Wells Fargo has its own representatives active in the forum, all clearly denoted with a “Works@WF” badge.

Topics span college financing options, 529 plans, field reports on campus visits, and how parents with young children can begin to save for college.

The forum presently has 63 “conversations” running. The most popular, a post about a dad+daughter visit to Oregon and Washington campuses, has been viewed 895 times and has 12 replies.

“Wells Fargo is inviting everyone involved in the college planning process to join the community,” said Kimarie Matthews, VP of Social Web for Wells Fargo. “As a result, members won’t get just one answer to their questions from a single point of view. They’ll get a variety of answers and insights from different people.”

Wells Fargo’s student community website is very simple. There is the discussion forum, an about tab, a summary of popular conversations, and a list of top contributors. There isn’t much else. Surprisingly, Wells Fargo doesn’t include any links to the sprawling student lending center on its website. Maybe company representatives only slip links into conversations when they occur naturally? In any event, it’s hard to see how a link — somewhere on the microsite — would point to the plethora of student loan information that Wells Fargo has packed on its main corporate website. The closest thing though is a link to the bank’s general homepage.

Wells Fargo’s Community microsite, an online forum for college-bound students and their parents.
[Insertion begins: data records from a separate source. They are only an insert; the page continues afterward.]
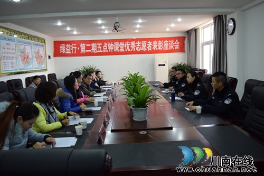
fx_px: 198
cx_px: 132
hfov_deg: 67.4
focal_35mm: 27
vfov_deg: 47.9
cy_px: 88
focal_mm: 18
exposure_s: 1/125
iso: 720
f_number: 4
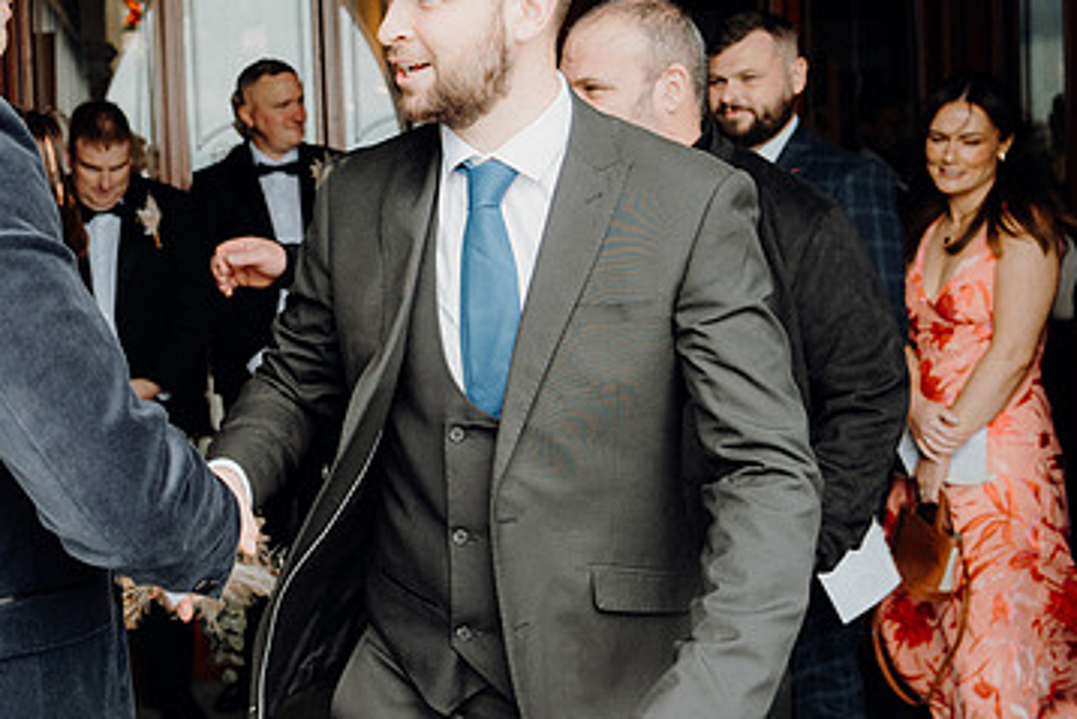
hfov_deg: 40.4
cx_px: 232
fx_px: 1407
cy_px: 266
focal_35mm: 47
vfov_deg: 28.6
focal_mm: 29
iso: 400
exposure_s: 1/200
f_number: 3.5
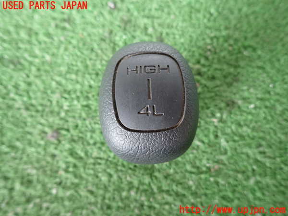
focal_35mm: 25
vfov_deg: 54.9
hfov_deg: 69.4
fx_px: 208
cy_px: 108
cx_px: 144
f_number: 2
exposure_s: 1/30
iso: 250
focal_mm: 4.5
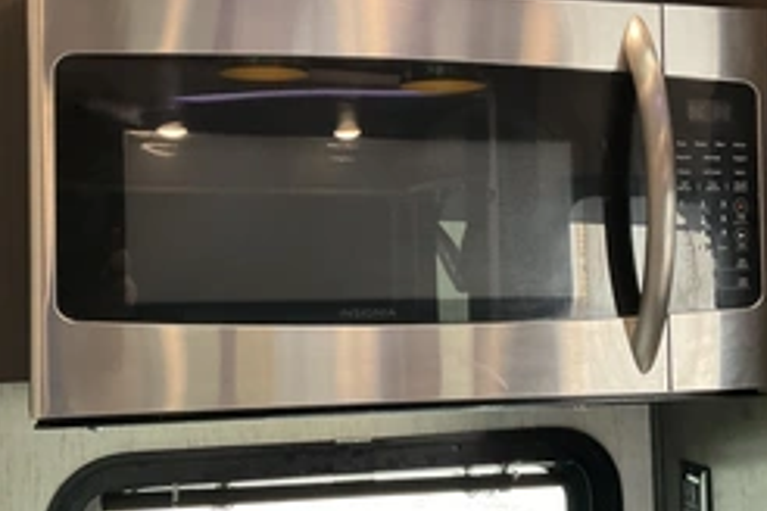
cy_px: 265
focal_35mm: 49
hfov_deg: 40.3
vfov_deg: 27.5
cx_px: 362
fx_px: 1044
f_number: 1.8
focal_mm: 3
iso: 125
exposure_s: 1/60
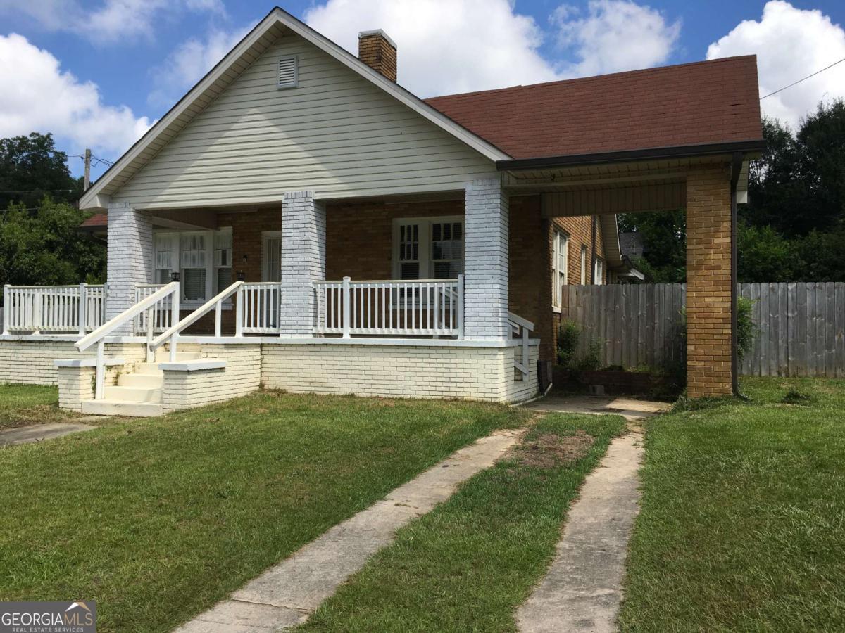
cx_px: 422
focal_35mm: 29
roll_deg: -0.5
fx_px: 708
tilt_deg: +1.2
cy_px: 316
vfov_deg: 48.2
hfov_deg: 61.7
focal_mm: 4.15
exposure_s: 1/1672
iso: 25
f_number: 2.2
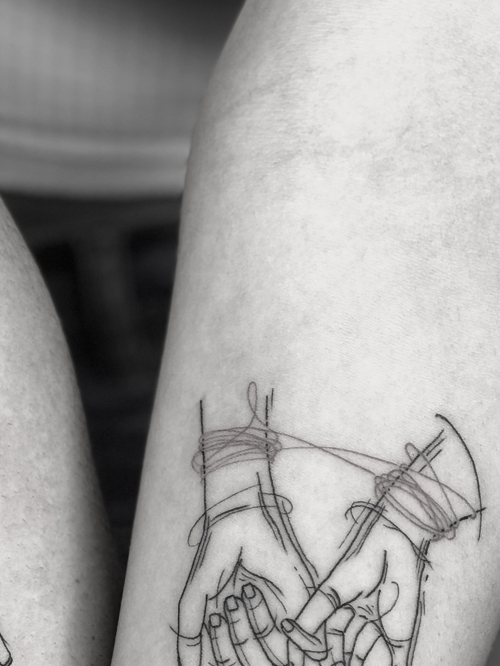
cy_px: 633
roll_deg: -4.2
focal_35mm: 111
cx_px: 59
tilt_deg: -43.8
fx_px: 2137
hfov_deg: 13.2
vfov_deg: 17.4
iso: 32
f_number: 2.8
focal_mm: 6.6
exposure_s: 1/120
How big is the market? Wells Fargo says there are over 20 million students enrolled in undergraduate and graduate programs. If Wells could capture 5% of the that market, it would be worth as much as $80 billion.

Wells Fargo seems serious about reaching the student audience. The bank distributed some $68 million to 8,000 different educational programs and schools across the U.S. just last year alone.

With fees at in-state public four-year schools increasing an average rate of 5.6% per year above the general inflation rate, students need all the help they can get. This school year, the average cost for tuition, room and board is $17,131, up 6.0% over last year.

“Students and parents have a number of questions when it comes to college planning,” explains Kirk Bare, head of Wells Fargo Education Financial Services. “So we’re facilitating the sharing of knowledge, advice and experiences through the Wells Fargo Community.”

The Education Services division that Bare counts more than 1.9 million student and family customers across the U.S. The division provides tips and tools to keep college-related financial decisions on the right track.

The bank boasts a robust student loan area on its website. Among the 14 different tabs about financing an education, there is a section with resources and information for students, a section for parents and planning calculators.

Well Fargo offers a wide range of programs to undergrads:

  • Collegiate Loan – cost of education (minus other financial aid) at 3.40% APR
  • Student Loan for Community College – up to $15,000 for two-year programs and $20,000 for four-year programs at 5.24% APR
  • Student Loan for Parents – up to $25,000 per school year at 4.00% APR
  • Specialized loans for graduate students and health/professional students.

Wells Fargo says it has been in the student lending business since 1968, or some 44 years.